Metric Function Anatomy

A DSPy metric is simply a Python function that evaluates prediction quality by comparing it to the ground truth.

def metric(example, pred, trace=None):
    """
    Evaluate prediction quality.

    Args:
        example: The original Example with inputs AND expected outputs
        pred: The Prediction (module output) to evaluate
        trace: Optional trace info (used during optimization)

    Returns:
        bool or float: Score indicating quality (True/False or 0.0-1.0)
    """
    # Compare prediction to expected output
    return pred.answer == example.answer

The Three Parameters

1. example (Ground Truth)

Contains both the inputs sent to the model and the expected output labels.

2. pred (Prediction)

The actual output generated by your DSPy module.

3. trace (Context)

Indicates if the metric is running during optimization (filtering) or evaluation (scoring).

Built-in Metrics

DSPy provides several ready-to-use metrics for common tasks.

Semantic F1

Measures semantic overlap between answers using a language model.

from dspy.evaluate import SemanticF1

# Initialize
metric = SemanticF1(decompositional=True)

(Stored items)
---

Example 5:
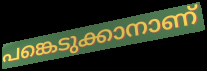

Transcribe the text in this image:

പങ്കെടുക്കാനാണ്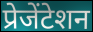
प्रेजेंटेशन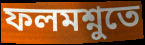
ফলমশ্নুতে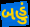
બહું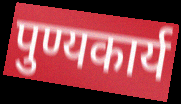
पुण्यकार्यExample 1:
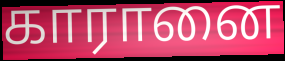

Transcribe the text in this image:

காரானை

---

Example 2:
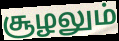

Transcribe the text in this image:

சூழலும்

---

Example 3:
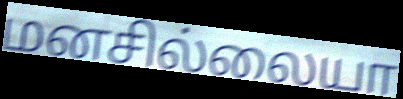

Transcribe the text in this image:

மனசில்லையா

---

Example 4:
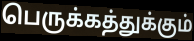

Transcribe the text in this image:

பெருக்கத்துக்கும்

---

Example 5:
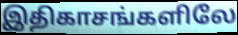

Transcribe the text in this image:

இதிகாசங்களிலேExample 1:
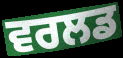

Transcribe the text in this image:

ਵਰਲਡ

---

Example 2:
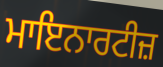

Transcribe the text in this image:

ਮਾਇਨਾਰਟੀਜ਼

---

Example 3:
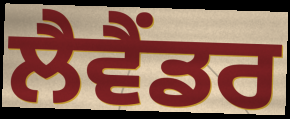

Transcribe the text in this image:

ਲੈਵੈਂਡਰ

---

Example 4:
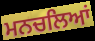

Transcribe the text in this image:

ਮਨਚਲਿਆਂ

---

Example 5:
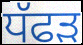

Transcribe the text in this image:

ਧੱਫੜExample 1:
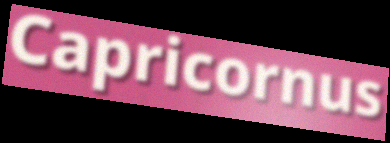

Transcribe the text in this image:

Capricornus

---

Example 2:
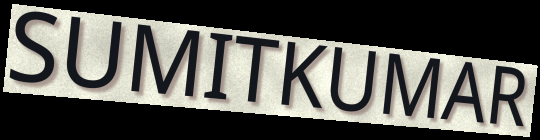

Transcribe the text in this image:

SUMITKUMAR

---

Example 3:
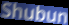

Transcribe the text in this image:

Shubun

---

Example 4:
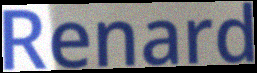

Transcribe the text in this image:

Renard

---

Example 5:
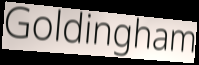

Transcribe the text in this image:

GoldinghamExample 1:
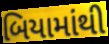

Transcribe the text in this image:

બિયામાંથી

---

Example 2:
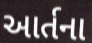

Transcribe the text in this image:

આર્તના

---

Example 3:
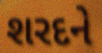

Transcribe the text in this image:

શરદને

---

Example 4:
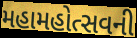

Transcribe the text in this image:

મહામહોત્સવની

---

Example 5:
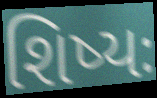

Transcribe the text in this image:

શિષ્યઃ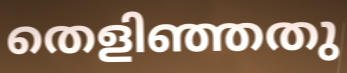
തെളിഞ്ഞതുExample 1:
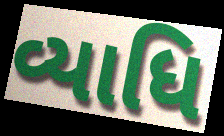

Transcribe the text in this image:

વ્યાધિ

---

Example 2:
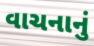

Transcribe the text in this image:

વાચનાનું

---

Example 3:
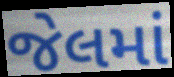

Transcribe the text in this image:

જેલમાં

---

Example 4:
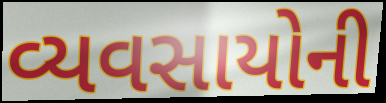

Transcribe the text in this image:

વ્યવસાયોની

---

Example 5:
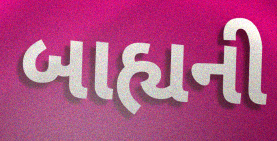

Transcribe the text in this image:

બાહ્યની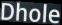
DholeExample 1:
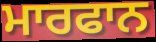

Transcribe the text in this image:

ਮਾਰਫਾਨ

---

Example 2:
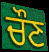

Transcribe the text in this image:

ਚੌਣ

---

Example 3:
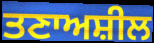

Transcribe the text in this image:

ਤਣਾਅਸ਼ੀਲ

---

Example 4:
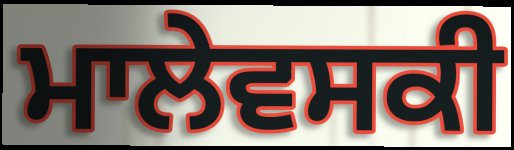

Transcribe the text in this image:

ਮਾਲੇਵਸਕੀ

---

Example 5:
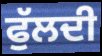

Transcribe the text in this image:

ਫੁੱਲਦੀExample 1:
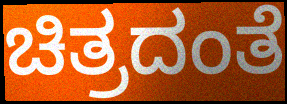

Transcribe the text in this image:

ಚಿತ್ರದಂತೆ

### Written tasks
1 - Answer these from the DSPy metrics passage:
(a) What does the trace parameter indicate?
(b) What does Semantic F1 measure?
(c) What range does the docstring give for a float score?
2 - List every parameter of the metric function in the DSPy metrics passage.

### Solutions in order
1 -
(a) Whether the metric is running during optimization (filtering) or evaluation (scoring).
(b) Semantic overlap between answers, using a language model.
(c) 0.0-1.0.

2 -
example
pred
trace